[Stored entries]
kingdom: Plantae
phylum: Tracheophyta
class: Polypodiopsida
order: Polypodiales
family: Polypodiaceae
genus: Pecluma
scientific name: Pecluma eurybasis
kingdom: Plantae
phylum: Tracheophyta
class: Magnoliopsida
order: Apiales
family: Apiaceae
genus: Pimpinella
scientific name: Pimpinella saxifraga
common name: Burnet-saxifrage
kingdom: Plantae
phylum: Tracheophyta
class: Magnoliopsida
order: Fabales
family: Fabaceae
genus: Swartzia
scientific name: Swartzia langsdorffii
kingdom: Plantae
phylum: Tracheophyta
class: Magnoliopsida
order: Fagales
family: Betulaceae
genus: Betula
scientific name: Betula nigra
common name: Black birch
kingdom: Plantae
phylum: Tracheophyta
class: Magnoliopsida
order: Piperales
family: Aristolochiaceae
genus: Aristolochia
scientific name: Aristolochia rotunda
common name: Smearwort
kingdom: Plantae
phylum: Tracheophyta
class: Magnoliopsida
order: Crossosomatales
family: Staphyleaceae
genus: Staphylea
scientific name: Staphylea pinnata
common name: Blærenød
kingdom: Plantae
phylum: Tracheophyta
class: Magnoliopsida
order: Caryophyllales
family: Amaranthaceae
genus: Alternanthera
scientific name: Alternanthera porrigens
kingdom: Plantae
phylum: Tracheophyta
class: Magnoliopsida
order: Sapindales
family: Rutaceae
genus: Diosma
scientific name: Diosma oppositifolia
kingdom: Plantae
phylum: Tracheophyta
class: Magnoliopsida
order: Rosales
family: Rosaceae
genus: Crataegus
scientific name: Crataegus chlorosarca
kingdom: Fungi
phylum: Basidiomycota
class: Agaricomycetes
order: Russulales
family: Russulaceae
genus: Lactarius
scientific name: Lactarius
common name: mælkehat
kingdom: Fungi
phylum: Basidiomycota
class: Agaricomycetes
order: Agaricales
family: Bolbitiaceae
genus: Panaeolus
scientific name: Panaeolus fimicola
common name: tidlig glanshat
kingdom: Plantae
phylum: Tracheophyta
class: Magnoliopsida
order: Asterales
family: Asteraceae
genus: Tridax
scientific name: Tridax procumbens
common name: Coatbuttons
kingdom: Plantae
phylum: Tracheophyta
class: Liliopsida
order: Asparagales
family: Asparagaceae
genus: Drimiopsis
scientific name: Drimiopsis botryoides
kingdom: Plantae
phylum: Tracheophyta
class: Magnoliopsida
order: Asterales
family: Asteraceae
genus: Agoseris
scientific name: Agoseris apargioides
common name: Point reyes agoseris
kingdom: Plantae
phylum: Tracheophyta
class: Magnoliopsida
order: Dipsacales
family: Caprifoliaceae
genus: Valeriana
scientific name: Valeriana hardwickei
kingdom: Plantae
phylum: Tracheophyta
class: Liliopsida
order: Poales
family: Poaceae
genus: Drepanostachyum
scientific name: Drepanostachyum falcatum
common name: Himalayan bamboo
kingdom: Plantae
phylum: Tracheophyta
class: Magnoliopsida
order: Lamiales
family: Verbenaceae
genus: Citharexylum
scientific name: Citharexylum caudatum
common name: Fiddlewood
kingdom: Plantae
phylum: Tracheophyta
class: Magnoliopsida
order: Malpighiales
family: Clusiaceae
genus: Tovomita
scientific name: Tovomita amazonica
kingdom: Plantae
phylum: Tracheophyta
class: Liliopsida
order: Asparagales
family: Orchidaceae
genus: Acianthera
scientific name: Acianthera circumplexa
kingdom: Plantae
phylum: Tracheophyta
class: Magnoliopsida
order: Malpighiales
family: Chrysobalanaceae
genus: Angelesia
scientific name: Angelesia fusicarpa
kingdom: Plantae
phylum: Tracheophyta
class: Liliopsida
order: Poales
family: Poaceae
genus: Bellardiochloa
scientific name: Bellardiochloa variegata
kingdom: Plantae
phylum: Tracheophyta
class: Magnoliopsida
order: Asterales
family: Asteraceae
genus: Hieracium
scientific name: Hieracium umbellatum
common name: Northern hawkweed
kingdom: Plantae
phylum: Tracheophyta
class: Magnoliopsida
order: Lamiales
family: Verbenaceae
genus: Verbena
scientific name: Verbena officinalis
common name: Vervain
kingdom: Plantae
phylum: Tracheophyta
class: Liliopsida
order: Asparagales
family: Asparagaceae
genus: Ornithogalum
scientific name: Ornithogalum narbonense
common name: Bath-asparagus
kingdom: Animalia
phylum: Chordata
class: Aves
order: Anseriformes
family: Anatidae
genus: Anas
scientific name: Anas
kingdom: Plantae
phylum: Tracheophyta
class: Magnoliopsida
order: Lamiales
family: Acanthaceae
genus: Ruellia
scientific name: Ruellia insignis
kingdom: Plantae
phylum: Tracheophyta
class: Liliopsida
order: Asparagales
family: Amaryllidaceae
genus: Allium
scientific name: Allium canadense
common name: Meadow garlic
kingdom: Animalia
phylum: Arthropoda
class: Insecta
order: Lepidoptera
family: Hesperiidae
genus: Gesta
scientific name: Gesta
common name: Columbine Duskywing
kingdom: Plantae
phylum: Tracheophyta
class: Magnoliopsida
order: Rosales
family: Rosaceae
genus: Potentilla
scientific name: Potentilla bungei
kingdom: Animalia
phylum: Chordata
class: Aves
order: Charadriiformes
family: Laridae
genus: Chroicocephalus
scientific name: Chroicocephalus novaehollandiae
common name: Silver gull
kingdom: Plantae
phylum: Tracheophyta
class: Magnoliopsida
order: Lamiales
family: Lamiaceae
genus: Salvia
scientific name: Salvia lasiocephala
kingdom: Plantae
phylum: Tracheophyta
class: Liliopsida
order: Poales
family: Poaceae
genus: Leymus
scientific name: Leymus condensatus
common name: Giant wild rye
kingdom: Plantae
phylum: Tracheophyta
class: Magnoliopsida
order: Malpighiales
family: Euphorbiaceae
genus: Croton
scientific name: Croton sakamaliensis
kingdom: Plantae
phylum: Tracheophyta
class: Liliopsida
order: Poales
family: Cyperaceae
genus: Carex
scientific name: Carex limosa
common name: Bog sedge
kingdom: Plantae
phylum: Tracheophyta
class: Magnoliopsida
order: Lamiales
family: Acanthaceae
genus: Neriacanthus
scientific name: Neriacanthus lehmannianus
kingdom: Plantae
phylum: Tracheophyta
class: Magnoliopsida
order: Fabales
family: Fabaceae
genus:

» **EXERCISE PROMPT**
Copy out every line of the material word for word, without changing anything.

» **REPLY**
kingdom: Plantae
phylum: Tracheophyta
class: Polypodiopsida
order: Polypodiales
family: Polypodiaceae
genus: Pecluma
scientific name: Pecluma eurybasis
kingdom: Plantae
phylum: Tracheophyta
class: Magnoliopsida
order: Apiales
family: Apiaceae
genus: Pimpinella
scientific name: Pimpinella saxifraga
common name: Burnet-saxifrage
kingdom: Plantae
phylum: Tracheophyta
class: Magnoliopsida
order: Fabales
family: Fabaceae
genus: Swartzia
scientific name: Swartzia langsdorffii
kingdom: Plantae
phylum: Tracheophyta
class: Magnoliopsida
order: Fagales
family: Betulaceae
genus: Betula
scientific name: Betula nigra
common name: Black birch
kingdom: Plantae
phylum: Tracheophyta
class: Magnoliopsida
order: Piperales
family: Aristolochiaceae
genus: Aristolochia
scientific name: Aristolochia rotunda
common name: Smearwort
kingdom: Plantae
phylum: Tracheophyta
class: Magnoliopsida
order: Crossosomatales
family: Staphyleaceae
genus: Staphylea
scientific name: Staphylea pinnata
common name: Blærenød
kingdom: Plantae
phylum: Tracheophyta
class: Magnoliopsida
order: Caryophyllales
family: Amaranthaceae
genus: Alternanthera
scientific name: Alternanthera porrigens
kingdom: Plantae
phylum: Tracheophyta
class: Magnoliopsida
order: Sapindales
family: Rutaceae
genus: Diosma
scientific name: Diosma oppositifolia
kingdom: Plantae
phylum: Tracheophyta
class: Magnoliopsida
order: Rosales
family: Rosaceae
genus: Crataegus
scientific name: Crataegus chlorosarca
kingdom: Fungi
phylum: Basidiomycota
class: Agaricomycetes
order: Russulales
family: Russulaceae
genus: Lactarius
scientific name: Lactarius
common name: mælkehat
kingdom: Fungi
phylum: Basidiomycota
class: Agaricomycetes
order: Agaricales
family: Bolbitiaceae
genus: Panaeolus
scientific name: Panaeolus fimicola
common name: tidlig glanshat
kingdom: Plantae
phylum: Tracheophyta
class: Magnoliopsida
order: Asterales
family: Asteraceae
genus: Tridax
scientific name: Tridax procumbens
common name: Coatbuttons
kingdom: Plantae
phylum: Tracheophyta
class: Liliopsida
order: Asparagales
family: Asparagaceae
genus: Drimiopsis
scientific name: Drimiopsis botryoides
kingdom: Plantae
phylum: Tracheophyta
class: Magnoliopsida
order: Asterales
family: Asteraceae
genus: Agoseris
scientific name: Agoseris apargioides
common name: Point reyes agoseris
kingdom: Plantae
phylum: Tracheophyta
class: Magnoliopsida
order: Dipsacales
family: Caprifoliaceae
genus: Valeriana
scientific name: Valeriana hardwickei
kingdom: Plantae
phylum: Tracheophyta
class: Liliopsida
order: Poales
family: Poaceae
genus: Drepanostachyum
scientific name: Drepanostachyum falcatum
common name: Himalayan bamboo
kingdom: Plantae
phylum: Tracheophyta
class: Magnoliopsida
order: Lamiales
family: Verbenaceae
genus: Citharexylum
scientific name: Citharexylum caudatum
common name: Fiddlewood
kingdom: Plantae
phylum: Tracheophyta
class: Magnoliopsida
order: Malpighiales
family: Clusiaceae
genus: Tovomita
scientific name: Tovomita amazonica
kingdom: Plantae
phylum: Tracheophyta
class: Liliopsida
order: Asparagales
family: Orchidaceae
genus: Acianthera
scientific name: Acianthera circumplexa
kingdom: Plantae
phylum: Tracheophyta
class: Magnoliopsida
order: Malpighiales
family: Chrysobalanaceae
genus: Angelesia
scientific name: Angelesia fusicarpa
kingdom: Plantae
phylum: Tracheophyta
class: Liliopsida
order: Poales
family: Poaceae
genus: Bellardiochloa
scientific name: Bellardiochloa variegata
kingdom: Plantae
phylum: Tracheophyta
class: Magnoliopsida
order: Asterales
family: Asteraceae
genus: Hieracium
scientific name: Hieracium umbellatum
common name: Northern hawkweed
kingdom: Plantae
phylum: Tracheophyta
class: Magnoliopsida
order: Lamiales
family: Verbenaceae
genus: Verbena
scientific name: Verbena officinalis
common name: Vervain
kingdom: Plantae
phylum: Tracheophyta
class: Liliopsida
order: Asparagales
family: Asparagaceae
genus: Ornithogalum
scientific name: Ornithogalum narbonense
common name: Bath-asparagus
kingdom: Animalia
phylum: Chordata
class: Aves
order: Anseriformes
family: Anatidae
genus: Anas
scientific name: Anas
kingdom: Plantae
phylum: Tracheophyta
class: Magnoliopsida
order: Lamiales
family: Acanthaceae
genus: Ruellia
scientific name: Ruellia insignis
kingdom: Plantae
phylum: Tracheophyta
class: Liliopsida
order: Asparagales
family: Amaryllidaceae
genus: Allium
scientific name: Allium canadense
common name: Meadow garlic
kingdom: Animalia
phylum: Arthropoda
class: Insecta
order: Lepidoptera
family: Hesperiidae
genus: Gesta
scientific name: Gesta
common name: Columbine Duskywing
kingdom: Plantae
phylum: Tracheophyta
class: Magnoliopsida
order: Rosales
family: Rosaceae
genus: Potentilla
scientific name: Potentilla bungei
kingdom: Animalia
phylum: Chordata
class: Aves
order: Charadriiformes
family: Laridae
genus: Chroicocephalus
scientific name: Chroicocephalus novaehollandiae
common name: Silver gull
kingdom: Plantae
phylum: Tracheophyta
class: Magnoliopsida
order: Lamiales
family: Lamiaceae
genus: Salvia
scientific name: Salvia lasiocephala
kingdom: Plantae
phylum: Tracheophyta
class: Liliopsida
order: Poales
family: Poaceae
genus: Leymus
scientific name: Leymus condensatus
common name: Giant wild rye
kingdom: Plantae
phylum: Tracheophyta
class: Magnoliopsida
order: Malpighiales
family: Euphorbiaceae
genus: Croton
scientific name: Croton sakamaliensis
kingdom: Plantae
phylum: Tracheophyta
class: Liliopsida
order: Poales
family: Cyperaceae
genus: Carex
scientific name: Carex limosa
common name: Bog sedge
kingdom: Plantae
phylum: Tracheophyta
class: Magnoliopsida
order: Lamiales
family: Acanthaceae
genus: Neriacanthus
scientific name: Neriacanthus lehmannianus
kingdom: Plantae
phylum: Tracheophyta
class: Magnoliopsida
order: Fabales
family: Fabaceae
genus:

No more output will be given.